GIVEN EXERCISE: Edit the records below by replacing "bbox" with "bounding box" and leaving everything else unchanged. Omit the pictures from your answer.

(Records in a dataset)
======

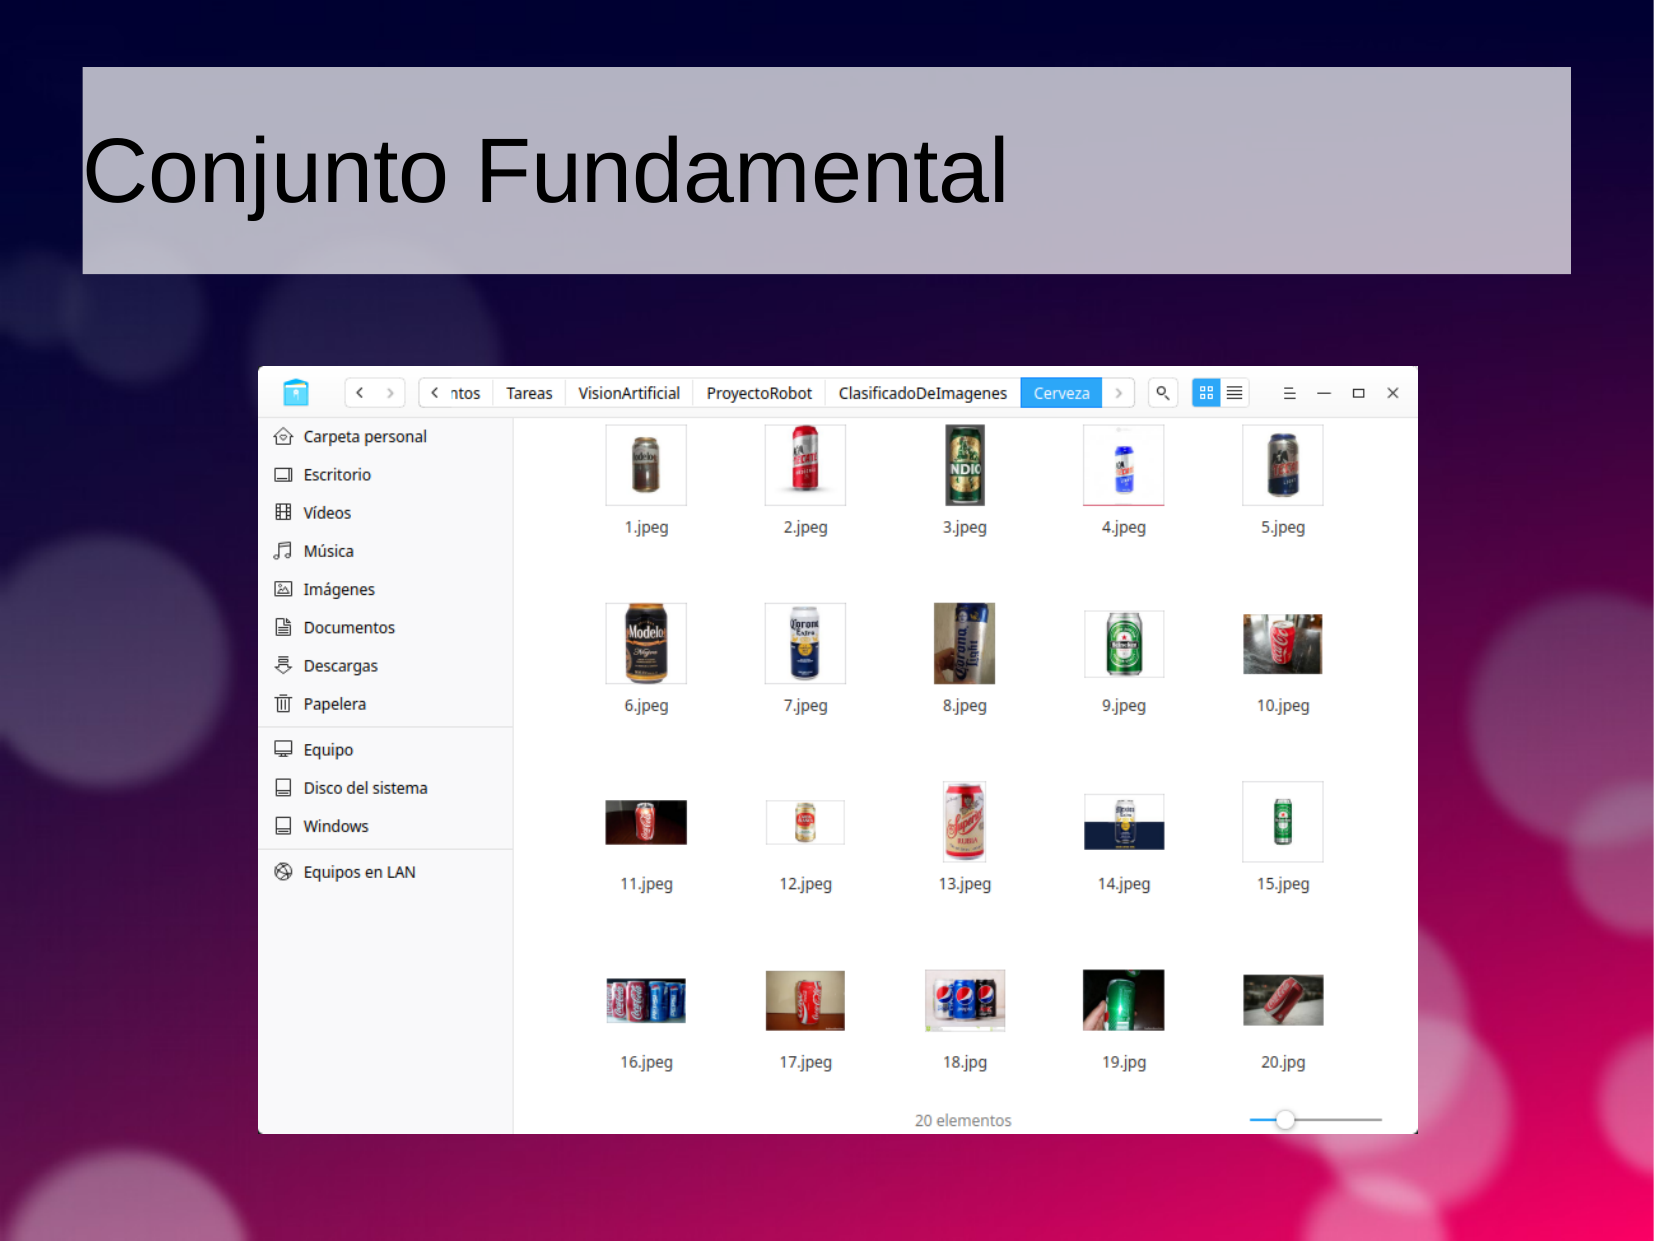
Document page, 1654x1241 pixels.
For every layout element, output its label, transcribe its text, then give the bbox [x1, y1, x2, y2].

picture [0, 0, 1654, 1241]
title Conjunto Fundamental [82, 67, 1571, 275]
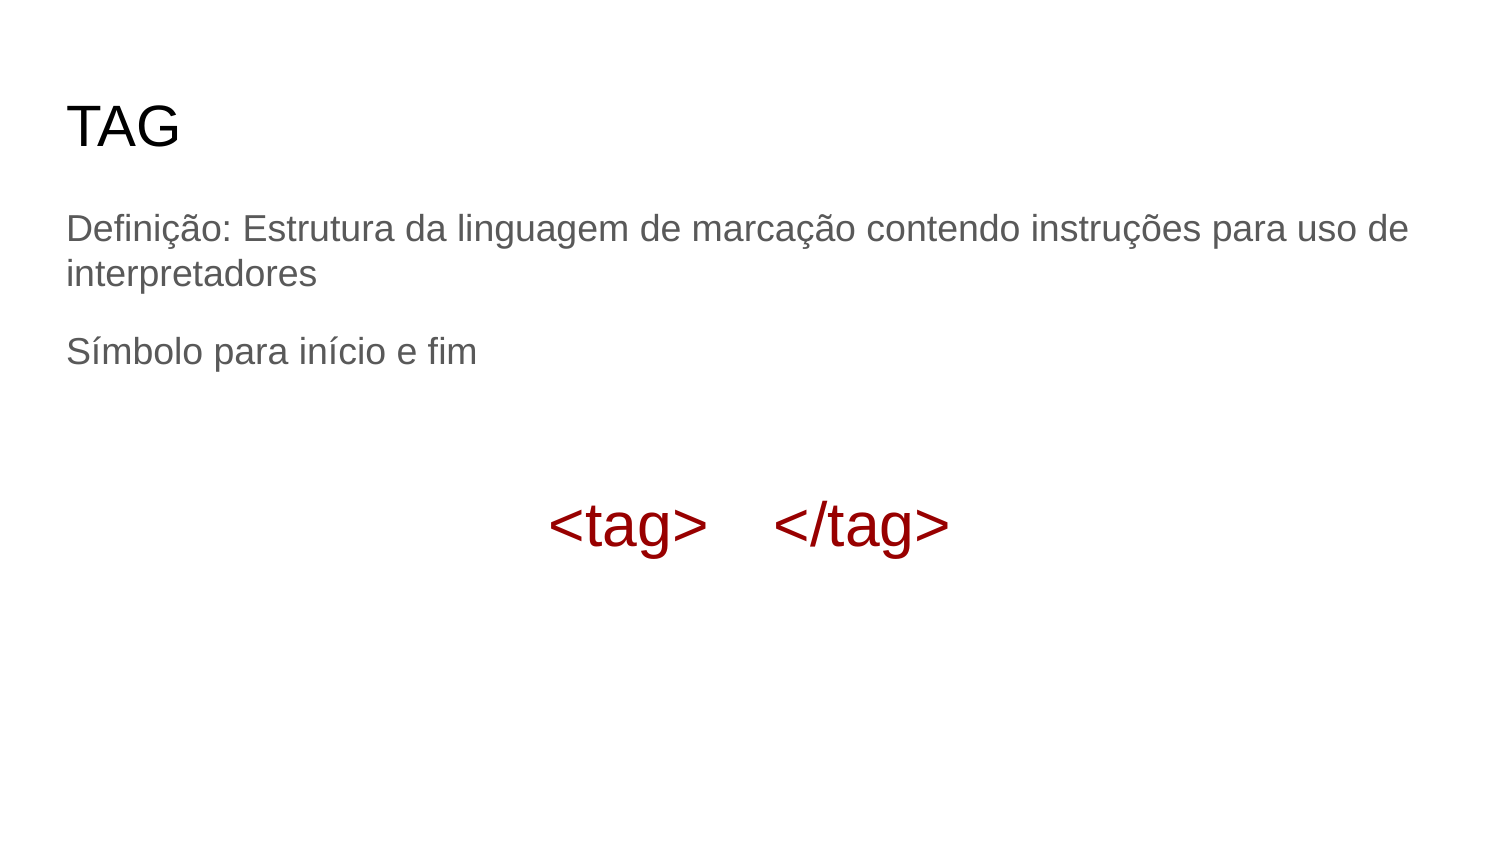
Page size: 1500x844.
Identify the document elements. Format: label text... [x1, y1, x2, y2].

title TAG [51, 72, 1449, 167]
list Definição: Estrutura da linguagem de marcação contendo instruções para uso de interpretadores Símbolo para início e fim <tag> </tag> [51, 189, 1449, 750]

======

THE OUTPUT:
Document page, 1654x1241 pixels.
For every layout element, output its label, transcribe its text, then give the bounding box [x1, y1, x2, y2].

picture [0, 0, 1654, 1241]
title Conjunto Fundamental [82, 67, 1571, 275]
Page size: 1500x844.
Identify the document elements. Format: label text... [x1, y1, x2, y2].

title TAG [51, 72, 1449, 167]
list Definição: Estrutura da linguagem de marcação contendo instruções para uso de interpretadores Símbolo para início e fim <tag> </tag> [51, 189, 1449, 750]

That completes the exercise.